Sous les voûtes du sous-sol, les œuvres du plasticien prennent, dans l’obscurité, l’allure de veilleuses réconfortantes, qui attirent le visiteur comme un papillon de nuit vers la lumière. Là, il découvre des films en 35 mm (négatifs), déroulés à la verticale et plaqués sur une surface transparente en plexiglas, décollée du mur.

En figeant des images vouées au mouvement, puisqu’il s’agit de films (cinéma), Patrick Rimoux nous invite à recomposer une histoire, qui n’obéit plus à la règle des 24 images/seconde. Les cinéphiles reconnaîtront peut-être alors Madadayo, de Akira Kurosawa (1993), ou L’Homme qui rétrécit, de Jack Arnold (1957).

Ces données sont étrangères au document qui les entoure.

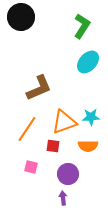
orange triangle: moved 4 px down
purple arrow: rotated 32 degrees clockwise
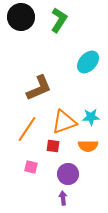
green L-shape: moved 23 px left, 6 px up
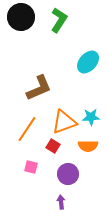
red square: rotated 24 degrees clockwise
purple arrow: moved 2 px left, 4 px down
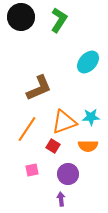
pink square: moved 1 px right, 3 px down; rotated 24 degrees counterclockwise
purple arrow: moved 3 px up
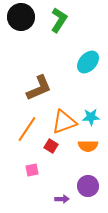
red square: moved 2 px left
purple circle: moved 20 px right, 12 px down
purple arrow: moved 1 px right; rotated 96 degrees clockwise
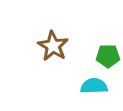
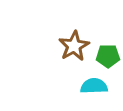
brown star: moved 21 px right; rotated 12 degrees clockwise
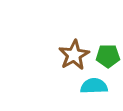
brown star: moved 9 px down
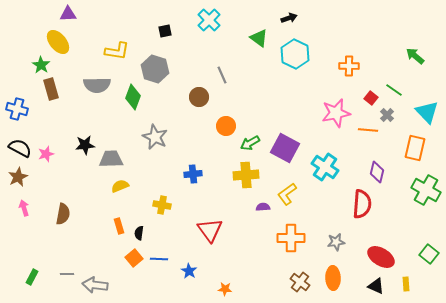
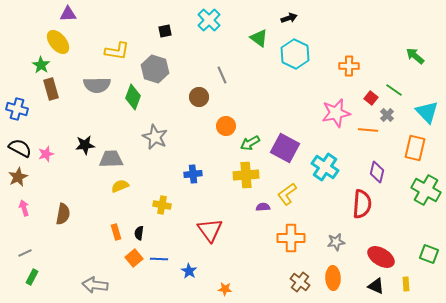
orange rectangle at (119, 226): moved 3 px left, 6 px down
green square at (429, 254): rotated 18 degrees counterclockwise
gray line at (67, 274): moved 42 px left, 21 px up; rotated 24 degrees counterclockwise
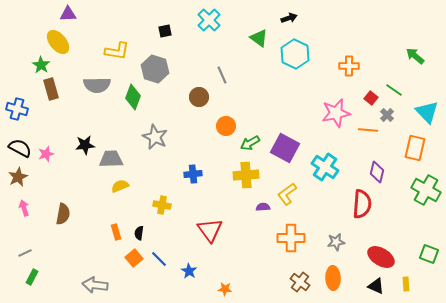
blue line at (159, 259): rotated 42 degrees clockwise
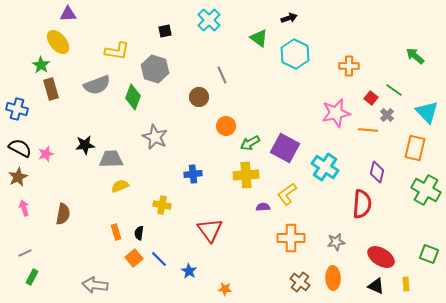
gray semicircle at (97, 85): rotated 20 degrees counterclockwise
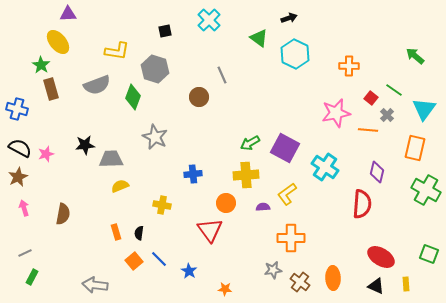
cyan triangle at (427, 112): moved 3 px left, 3 px up; rotated 20 degrees clockwise
orange circle at (226, 126): moved 77 px down
gray star at (336, 242): moved 63 px left, 28 px down
orange square at (134, 258): moved 3 px down
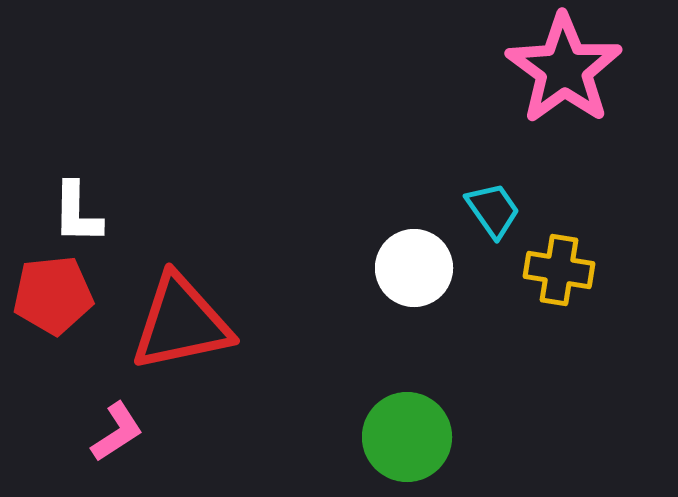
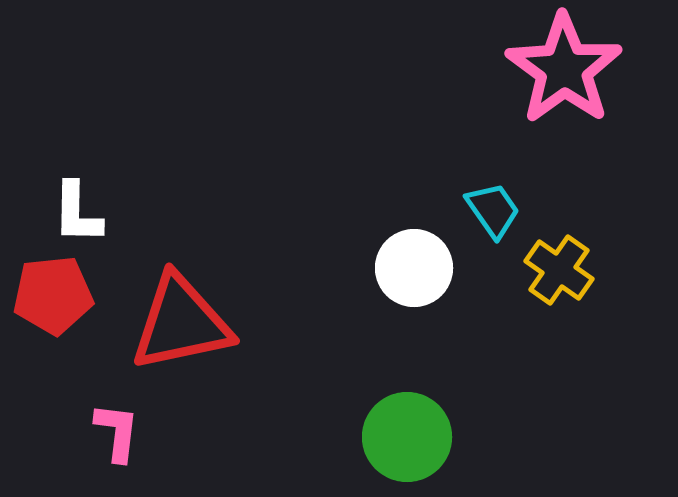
yellow cross: rotated 26 degrees clockwise
pink L-shape: rotated 50 degrees counterclockwise
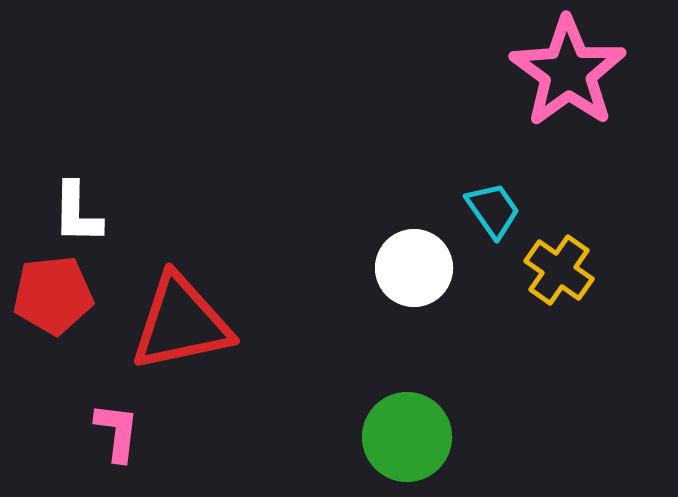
pink star: moved 4 px right, 3 px down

L’image réduite et démultipliée sculpte dans la lumière des formes géométriques, et la colorise. L’ensemble, s’apparentant à une mosaïque, vient se projeter sur le mur, écran de pierre, à quelques centimètres duquel est fixée la plaque. Dissimulée derrière l’œuvre matérielle, l’ombre compose un vitrail coloré, purement virtuel, qui donnerait à voir l’essence même de l’image. Au centre de l’espace, des films tendus depuis le plafond, faisceaux noirs, tracent une structure pyramidale inversée, véritable abri de lumière, devenu le symbole d’une image-temps.